Kamis, 01 Desember 2016

Planet Bumi (II)



Pada postingan tentang Planet Bumi telah diuraikan secara seingkat bahwa planet bumi yang memperlihatkan bentuk bulat sedikit lonjong (oblate spheroide), dalam proses perkembangan bentuknya dipengaruhi oleh dua tenaga geologi, yaitu tenaga eksogenik dan tenaga endogenik.
Sebagai kelanjutannya, dalam postingan kali ini akan diulas mengenai proses pembentukan bumi itu sendiri secara lebih detail.
Proses Pembentukkan Bumi
Dengan berkaca pada perkembangan pemikiran tentang terbentuknya tata surya (the solar system) seperti teori kabut nebula (Nebular Hypotheses) dari Kant dan Laplace, teori planetesimal dari Chamberlin dan Moulton, teori pasang dari Jeans dan Jeffreys, serta teori awan debu (The Dust-Cloud Theory) dari Weizsaeker dan Kuiper, teori yang terakhir itulah yang dipandang lebih tepat untuk menjelaskan proses terbentuknya tata surya yang termasuk di dalamnya adalah planet bumi.
Menurut teori yang berkembang sekitar tahun 1950-an ini, tata surya terbentuk dari salah satu gumpalan awan debu kosmik raksasa yang bertebaran di alam semesta. Sekitar lima milyar tahun yang lalu, gumpalan awan kosmik ini memempat dan partikel-partikel debunya tertarik ke bagian pusat serta membentuk gumpalan bola gas dan debu yang terpilin (berputar membentuk spiral). Semakin lama gumpalan tersebut memipih menyerupai bentuk cakram dengan bagian tengahnya yang lebih tebal dibandingkan bagian tepinya. Putaran bagian tengah ini lebih lambat, dan partikelpartikelnya saling menekan, sehingga menimbulkan panas dan menjadi pijar. Bagian inilah yang kemudian menjadi matahari pada tata surya.
Sementara itu, partikel-partikel di bagian luar berputar sangat cepat sehingga membentuk gumpalan gas dan debu kosmik yang lebih kecil. Gumpalan-gumpalan ini terus berputar dan kemudian membeku menjadi planet-planet beserta satelit-satelitnya yang terus mengorbit matahari. Pada saat itulah bola planet bumi kita terbentuk.

Data yang Diberikan:
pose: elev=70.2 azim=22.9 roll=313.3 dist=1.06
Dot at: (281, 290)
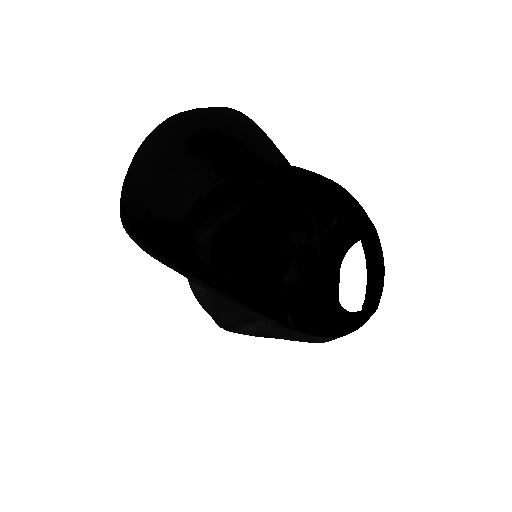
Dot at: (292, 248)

--

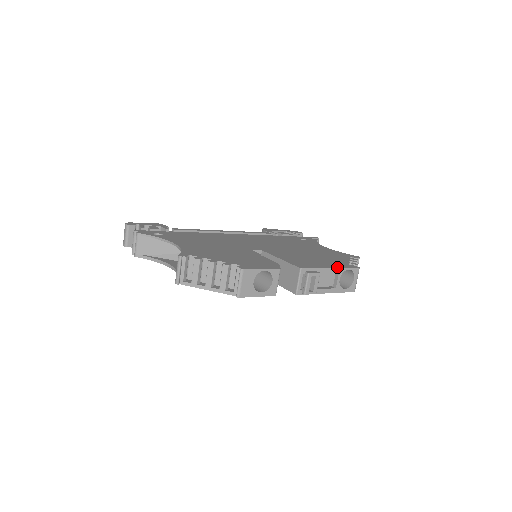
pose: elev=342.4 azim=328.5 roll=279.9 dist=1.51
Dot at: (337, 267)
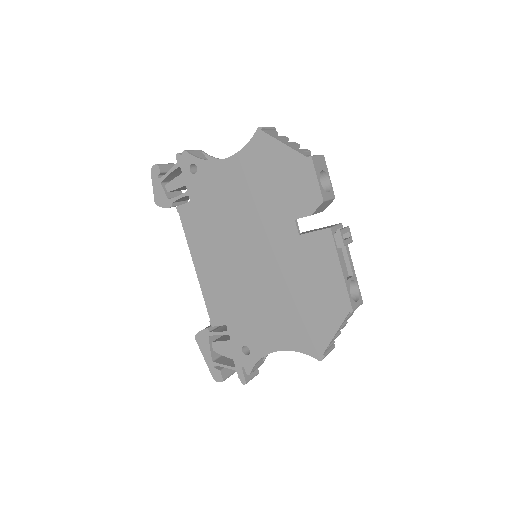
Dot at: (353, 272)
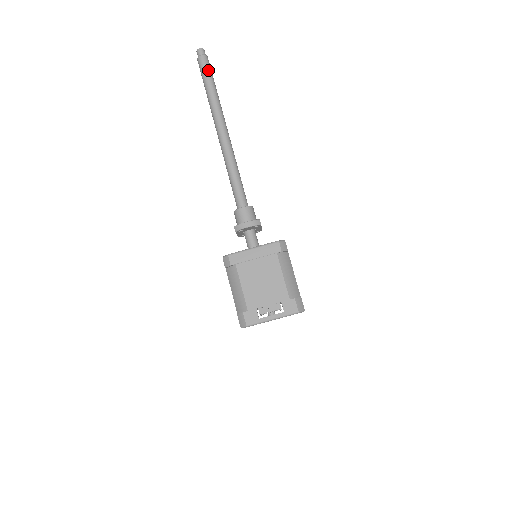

---

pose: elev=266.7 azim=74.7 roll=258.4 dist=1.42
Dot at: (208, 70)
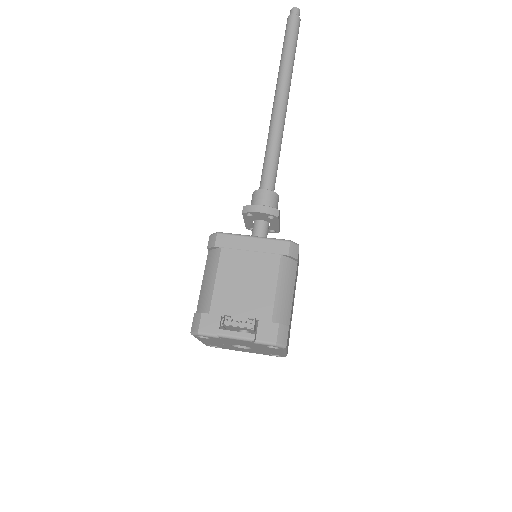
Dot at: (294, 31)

Rincian Tugas:
Teruskan tulisan tentang pembentukan planet Bumi mulai setelah kalimat terakhir yang ditampilkan.

Jawaban Tugas:
Tubuh bumi yang telah terbentuk, secara struktural terdiri atas bagian luar yang tipis, bagian ini disebut kulit atau kerak bumi yang dibedakan menjadi kerak benua (continental crust) dengan ketebalan lebih dari 40 km dan sebagian besar terbentuk dari batuan bersifat granitis dan basaltis. Di dasar lautan terhampar kerak samudera (oceanic crust) dengan ketebalan sekitar 10 km yang terbentuk dari batuan bersifat basaltis. Kedua lapisan kerak bumi ini merupakan lapisan terpadat yang terbentuk bersamaan dengan proses pembentukkan bumi itu sendiri.
Lapisan berikutnya, setebal 2.888,4 km merupakan lapisan mantel (astenosphere) yang bersifat pejal (kental) dan panas. Pada lapisan ini terjadi proses konveksi akibat peningkatan panas oleh aktivitas radioaktif. Arus konveksi pada lapisan astenosfera inilah yang mengakibatkan terjadinya pergeseran kerak bumi yang berada di atasnya.
Pada bagian tengah perut bumi, terdapat lapisan yang merupakan pusat bola bumi, lapisan ini disebut inti bumi (core) yang dibedakan menjadi dua bagian yaitu inti luar (outer core) dan inti dalam (inner core). Kedua lapisan ini memiliki ketebalan lebih dari 10.000 km. Lapisan inti luar merupakan cairan pijar yang terdiri atas nikel dan besi, sedangkan inti dalam yang berupa bola pijar padat berdiameter lebih dari 2.500 km merupakan bagian pusat dari bumi itu sendiri. Namun, tidak ada yang tahu secara pasti, mengapa bagian yang paling dalam ini bersifat lebih padat dari pada inti bumi bagian luar.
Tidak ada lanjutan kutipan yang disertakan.